Among the entries below, how many lines include "output"? Give the number alone.

Pictures with circuit source files:
[Start of section]

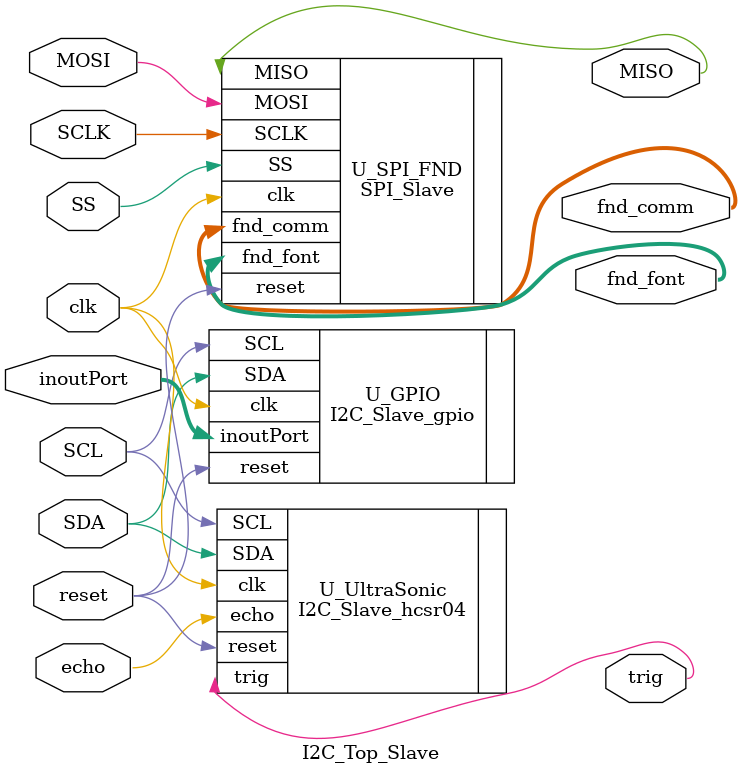
<source format=v>
`timescale 1ns / 1ps

module I2C_Top_Slave (
    // global signals
    input        clk,
    input        reset,
    // I2C signals
    input        SCL,
    inout        SDA,
    
    // GPIO signals
    inout  [7:0] inoutPort,
    // UltraSonic signals
    input        echo,       // HC-SR04 Echo Pulse 
    output       trig,
    
    // SPI signals
    input        SCLK,
    input        MOSI,
    output       MISO,
    input        SS,
    // FND signals
    output [3:0] fnd_comm,
    output [7:0] fnd_font
);

    SPI_Slave U_SPI_FND (
        .clk(clk),
        .reset(reset),
        .SCLK(SCLK),
        .MOSI(MOSI),
        .MISO(MISO),
        .SS(SS),
        .fnd_comm(fnd_comm),
        .fnd_font(fnd_font)
    );

    I2C_Slave_gpio U_GPIO (  // ADDR : 1110000
        .clk(clk),
        .reset(reset),
        .SCL(SCL),
        .SDA(SDA),
        .inoutPort(inoutPort)
    );

    I2C_Slave_hcsr04 U_UltraSonic (  // ADDR : 1100000
        .clk  (clk),
        .reset(reset),
        .SCL  (SCL),
        .SDA  (SDA),
        .echo (echo),
        .trig (trig)
    );
endmodule

</source>
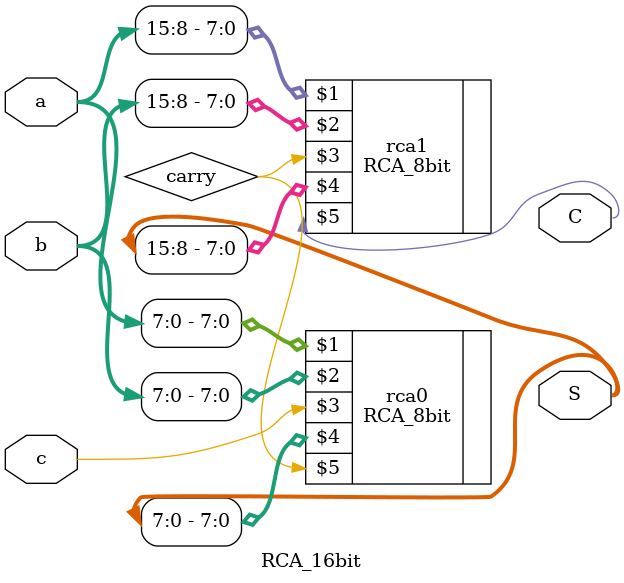
<source format=v>
`timescale 1ns / 1ps


module RCA_16bit(a,b,c,S,C);
	input [15:0] a,b;			// input 16 bit summands
	input c;						// carry input
	output [15:0] S;			// 16 bit sum output
	output C;					// Output Carry
	wire carry;					// Buffer Carry
	
	// Cascading two 8 bit Ripple Carry Adders to create a 16 bit Ripple Carry Adder
	RCA_8bit rca0(a[7:0],b[7:0],c,S[7:0],carry);
	RCA_8bit rca1(a[15:8],b[15:8],carry,S[15:8],C);

endmodule

</source>
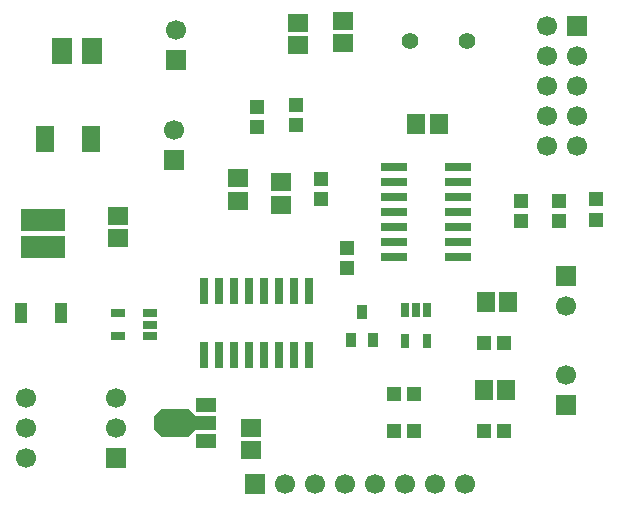
<source format=gbr>
G04 DipTrace 3.2.0.1*
G04 TopMask.gbr*
%MOIN*%
G04 #@! TF.FileFunction,Soldermask,Top*
G04 #@! TF.Part,Single*
%AMOUTLINE1*
4,1,4,
0.074803,0.037402,
0.074803,-0.037402,
-0.074803,-0.037402,
-0.074803,0.037402,
0.074803,0.037402,
0*%
%AMOUTLINE4*
4,1,4,
0.074803,-0.037402,
0.074803,0.037402,
-0.074803,0.037402,
-0.074803,-0.037402,
0.074803,-0.037402,
0*%
%AMOUTLINE7*
4,1,10,
0.104331,0.023622,
0.035095,0.023622,
0.011473,0.047244,
-0.078402,0.047244,
-0.104331,0.021316,
-0.104331,-0.021316,
-0.078402,-0.047244,
0.011473,-0.047244,
0.035095,-0.023622,
0.104331,-0.023622,
0.104331,0.023622,
0*%
%ADD45C,0.055874*%
%ADD47R,0.031496X0.086614*%
%ADD49R,0.031496X0.051181*%
%ADD51R,0.051181X0.031496*%
%ADD53R,0.033465X0.049213*%
%ADD55R,0.066929X0.047244*%
%ADD56R,0.086614X0.031496*%
%ADD58R,0.047244X0.051181*%
%ADD60R,0.051181X0.047244*%
%ADD62C,0.066929*%
%ADD64R,0.066929X0.066929*%
%ADD66R,0.062992X0.090551*%
%ADD68R,0.03937X0.070866*%
%ADD70R,0.069869X0.089869*%
%ADD72R,0.059055X0.066929*%
%ADD74R,0.066929X0.059055*%
%ADD79OUTLINE1*%
%ADD82OUTLINE4*%
%ADD85OUTLINE7*%
%FSLAX26Y26*%
G04*
G70*
G90*
G75*
G01*
G04 TopMask*
%LPD*%
D74*
X831155Y1348475D3*
Y1423278D3*
D72*
X1824801Y1729685D3*
X1899604D3*
D74*
X1374848Y1535955D3*
Y1461152D3*
X1274858Y717291D3*
Y642488D3*
X1231113Y1473462D3*
Y1548265D3*
D72*
X2124769Y842278D3*
X2049966D3*
D70*
X643675Y1973409D3*
X743675D3*
D72*
X2056026Y1135997D3*
X2130829D3*
D68*
X506189Y1098501D3*
X640047D3*
D66*
X587430Y1679690D3*
X740969D3*
D64*
X1018635Y1610948D3*
D62*
Y1710948D3*
D64*
X1287357Y529811D3*
D62*
X1387357D3*
X1487357D3*
X1587357D3*
X1687357D3*
X1787357D3*
X1887357D3*
X1987357D3*
D64*
X2362244Y2054651D3*
D62*
X2262244D3*
X2362244Y1954651D3*
X2262244D3*
X2362244Y1854651D3*
X2262244D3*
X2362244Y1754651D3*
X2262244D3*
X2362244Y1654651D3*
X2262244D3*
D64*
X2324748Y792283D3*
D62*
Y892283D3*
D64*
Y1223488D3*
D62*
Y1123488D3*
D64*
X1024885Y1942163D3*
D62*
Y2042163D3*
D74*
X1581076Y1998407D3*
Y2073210D3*
X1431092Y1992157D3*
Y2066961D3*
D79*
X581181Y1410969D3*
D82*
Y1320417D3*
D60*
X2049682Y998417D3*
X2116612D3*
D58*
X2299751Y1473462D3*
Y1406533D3*
X2424738Y1410969D3*
Y1477898D3*
X2174764Y1473462D3*
Y1406533D3*
X1424843Y1792178D3*
Y1725249D3*
X1293606Y1785929D3*
Y1719000D3*
X1593575Y1317228D3*
Y1250299D3*
D60*
X1749808Y829780D3*
X1816738D3*
X1818551Y704793D3*
X1751622D3*
D58*
X1506084Y1479711D3*
Y1546640D3*
D60*
X2118520Y704793D3*
X2051591D3*
D56*
X1749951Y1586073D3*
Y1536073D3*
Y1486073D3*
Y1436073D3*
Y1386073D3*
Y1336073D3*
Y1286073D3*
X1962550D3*
Y1336073D3*
Y1386073D3*
Y1436073D3*
Y1486073D3*
Y1536073D3*
Y1586073D3*
D55*
X1124874Y673546D3*
D85*
X1054008Y732601D3*
D55*
X1124874Y791656D3*
D53*
X1606073Y1011010D3*
X1680877D3*
X1643475Y1101562D3*
D51*
X937394Y1023509D3*
Y1060911D3*
Y1098312D3*
X831094D3*
Y1023509D3*
D49*
X1862297Y1111000D3*
X1824895D3*
X1787493D3*
Y1004701D3*
X1862297D3*
D64*
X824906Y617302D3*
D62*
Y717302D3*
Y817302D3*
X524906D3*
Y717302D3*
Y617302D3*
D47*
X1118701Y961073D3*
X1168701D3*
X1218701D3*
X1268701D3*
X1318701D3*
X1368701D3*
X1418701D3*
X1468701D3*
Y1173672D3*
X1418701D3*
X1368701D3*
X1318701D3*
X1268701D3*
X1218701D3*
X1168701D3*
X1118701D3*
D45*
X1993533Y2004656D3*
X1803533D3*
M02*

</source>
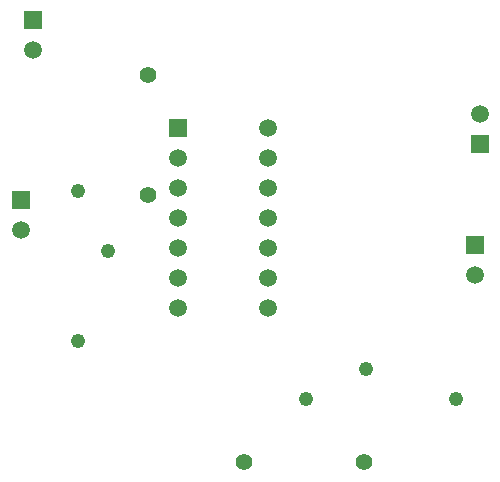
<source format=gtl>
G04 Layer_Physical_Order=1*
G04 Layer_Color=255*
%FSLAX42Y42*%
%MOMM*%
G71*
G01*
G75*
%ADD10C,1.50*%
%ADD11R,1.50X1.50*%
%ADD12C,1.24*%
%ADD13C,1.40*%
%ADD14R,1.50X1.50*%
%ADD15C,1.50*%
D10*
X4432Y3492D02*
D03*
X4394Y2134D02*
D03*
X546Y2515D02*
D03*
X648Y4039D02*
D03*
D11*
X4432Y3238D02*
D03*
X4394Y2388D02*
D03*
X546Y2769D02*
D03*
X648Y4293D02*
D03*
D12*
X1029Y1575D02*
D03*
X1283Y2337D02*
D03*
X1029Y2845D02*
D03*
X4229Y1080D02*
D03*
X3467Y1334D02*
D03*
X2959Y1080D02*
D03*
D13*
X1626Y3823D02*
D03*
Y2807D02*
D03*
X2438Y546D02*
D03*
X3454D02*
D03*
D14*
X1880Y3378D02*
D03*
D15*
Y3124D02*
D03*
Y2870D02*
D03*
Y2616D02*
D03*
Y2362D02*
D03*
Y2108D02*
D03*
Y1854D02*
D03*
X2642Y3378D02*
D03*
Y3124D02*
D03*
Y2870D02*
D03*
Y2616D02*
D03*
Y2362D02*
D03*
Y2108D02*
D03*
Y1854D02*
D03*
M02*

</source>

[End of section]

■ **Written response**: 6